Kaas+Heger: ein Keramiker nutzt Instagram

Als ich Anfang 2017 ein Instagram Anfänger-Seminar für die Keramiker aus Höhr-Grenzhausen gemacht habe, hätte ich selber nicht gedacht, dass einer der Teilnehmer „durch die Decke“ gehen wird.
Keramik und Handwerk sind ein tolles Thema. Aber ehrlicherweise sind die großen Influencer auf Instagram keine Handwerker oder Keramiker.
Einer der Teilnehmer war Emil Heger von Kaas+Heger. Er hatte zu dem Zeitpunkt einen kleinen Account mit weniger als 100 Fans. Heute hat Kaas+Heger über 3.000 Fans. Niemand anderes aus dem Kurs hat auch nur annähernd so viele Fans erreicht. Deshalb fahre ich zu ihm um persönlich darüber zu reden.

Keramik auf Instagram

Der Wandel von Keramik läßt sich in den letzten Jahren vielleicht gut beschreiben mit „von der Alltagskeramik hin zum Designobjekt“. 
Emil sagt, dass es ganz wichtig ist zu verstehen, was man für ein Produkt macht. Er hat mit seinen Objekten insofern Glück, als das das Design aktuell angesagt ist. Es ist eine komplette Reduzierung auf Einfachheit. Das bestätigt z.B. auch der Besuch mit den Bloggern, die gefühlt bei Kaas+Heger alle Hemmungen fallen ließen und sich im Shoppingrausch befanden.

Emil hat sich zu Herzen genommen, dass ich sagte, dass Regelmäßigkeit das A und O ist. Die Meisten fangen ja enthusiastisch an und lassen stark nach. Aber Kaas+Heger hatte beschlossen Instagram durchzuziehen. Es ist wichtig, das die Bildsprache das Produkt wiedergibt.

Emil macht sich darüber viele Gedanken. Auf dem Account sieht man, dass das klare und einfache Design des Produktes auch in den Fotos aufgenommen wird. Das Geschirr wird nicht plötzlich in Deko ertränkt, sondern es steht für sich in seiner Schlichtheit auf einfarbigen Untergründen.
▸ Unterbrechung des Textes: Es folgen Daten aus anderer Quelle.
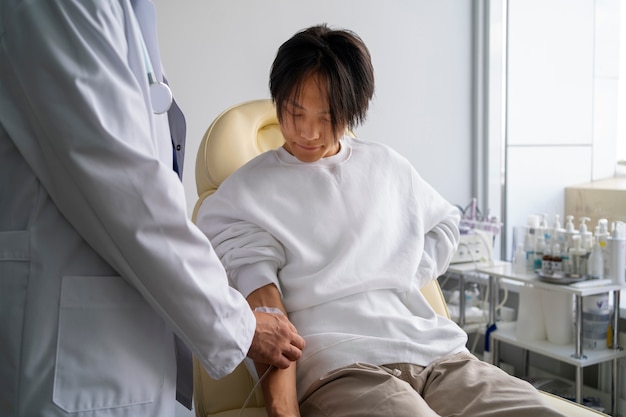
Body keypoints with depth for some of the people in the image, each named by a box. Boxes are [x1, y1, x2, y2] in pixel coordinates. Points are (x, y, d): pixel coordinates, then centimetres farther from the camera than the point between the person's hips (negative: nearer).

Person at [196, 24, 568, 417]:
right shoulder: (242, 195, 5)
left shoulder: (387, 166, 17)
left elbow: (446, 223, 32)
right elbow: (265, 319, -5)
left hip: (438, 352, 5)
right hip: (338, 365, -4)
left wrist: (405, 277, 14)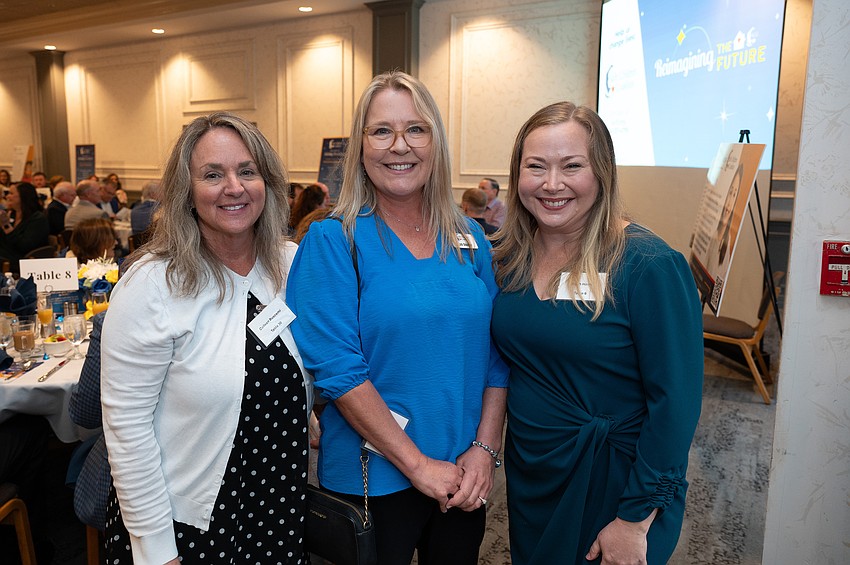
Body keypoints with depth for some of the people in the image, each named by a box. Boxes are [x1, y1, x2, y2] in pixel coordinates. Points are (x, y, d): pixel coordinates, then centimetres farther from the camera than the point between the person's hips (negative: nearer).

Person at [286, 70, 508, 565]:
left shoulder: (470, 238, 2)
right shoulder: (334, 241, -11)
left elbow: (495, 353, 4)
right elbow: (337, 368, -17)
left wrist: (485, 449, -6)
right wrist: (419, 465, -16)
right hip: (373, 479, -4)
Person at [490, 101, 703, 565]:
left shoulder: (650, 266, -20)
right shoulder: (509, 258, -3)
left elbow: (676, 402, -19)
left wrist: (634, 521, -17)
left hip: (611, 487, -5)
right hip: (527, 476, 5)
Jeder hat andere Stärken und so sagt Emil, dass er zwar 50 Fotos in einer Stunde machen kann, die er für den Account nutzen kann. Aber für einen einzigen Satz, den er dann unter das Foto schreibt in Instagram, benötigt er eine ganze Stunde.
Wenn man überlegt, welchen Social Media Kanal man nutzen möchte, ist es wichtig die eigenen Stärken zu kennen. Wer nicht fotografieren kann, sollte nicht Instagram nutzen. Wer gut schreibt, ist vielleicht besser bei Twitter oder Facebook aufgehoben. Kaas+Heger haben als Künstler, die sie sind, mit Instagram den richtigen Kanal gefunden, finde ich.
Kommen wir noch mal auf das Glück zu sprechen. 
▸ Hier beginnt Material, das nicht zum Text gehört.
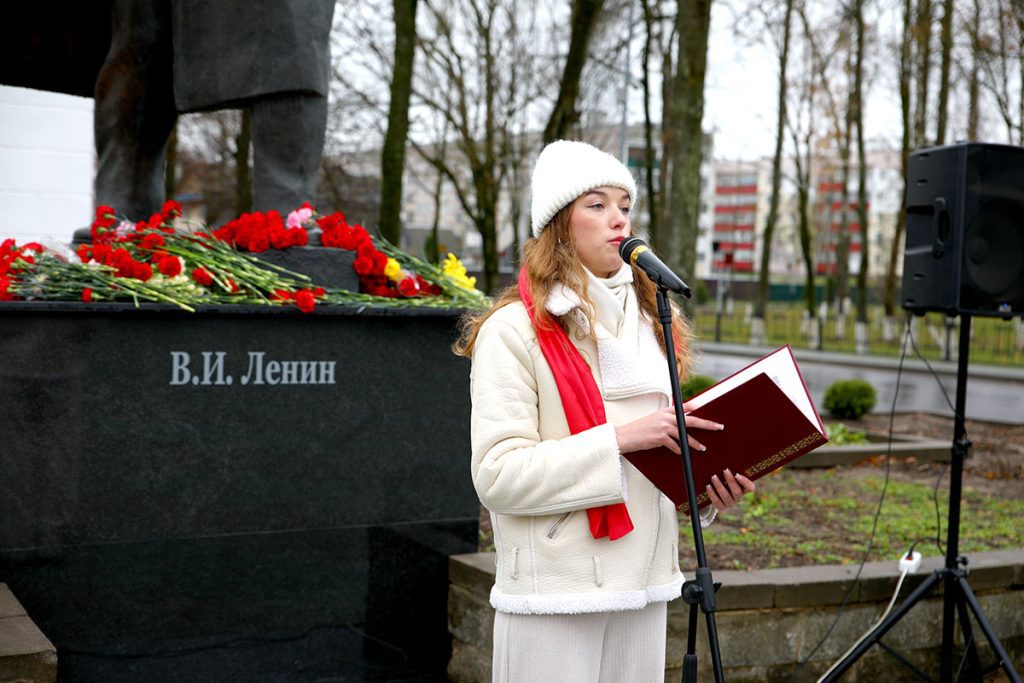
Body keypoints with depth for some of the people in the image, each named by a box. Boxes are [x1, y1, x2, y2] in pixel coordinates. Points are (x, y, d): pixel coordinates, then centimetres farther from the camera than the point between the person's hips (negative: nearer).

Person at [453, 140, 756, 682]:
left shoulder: (646, 324, 15)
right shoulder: (515, 330, -8)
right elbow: (497, 475, -17)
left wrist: (706, 487, 3)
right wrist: (618, 438, -23)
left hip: (643, 586, 6)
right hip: (555, 596, -6)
Sich vernetzen ist wichtig

@jonosmart ist ein Keramiker aus UK mit 80.000 Fans. Sein Stil ist dem von Kaas+Heger sehr ähnlich. Er entdeckte die Keramiker aus Höhr-Grenzhausen und regramte sie auf seinem Account. 80.000 Fans sahen nun die Objekte und natürlich gab es da innerhalb weniger Tage einen großen Zuwachs an Fans.

 

Genau das macht Social Media aus. Man vernetzt sich und likt die Fotos anderer, schreibt seine Kommentare unter anderer Menschen Fotos.  Emil empfindet Instagram als Bestätigung für das eigene Produkt. Das ist ein schönes Gefühl. Menschen aus der ganzen Welt kommentieren deine Fotos und geben positives Feedback.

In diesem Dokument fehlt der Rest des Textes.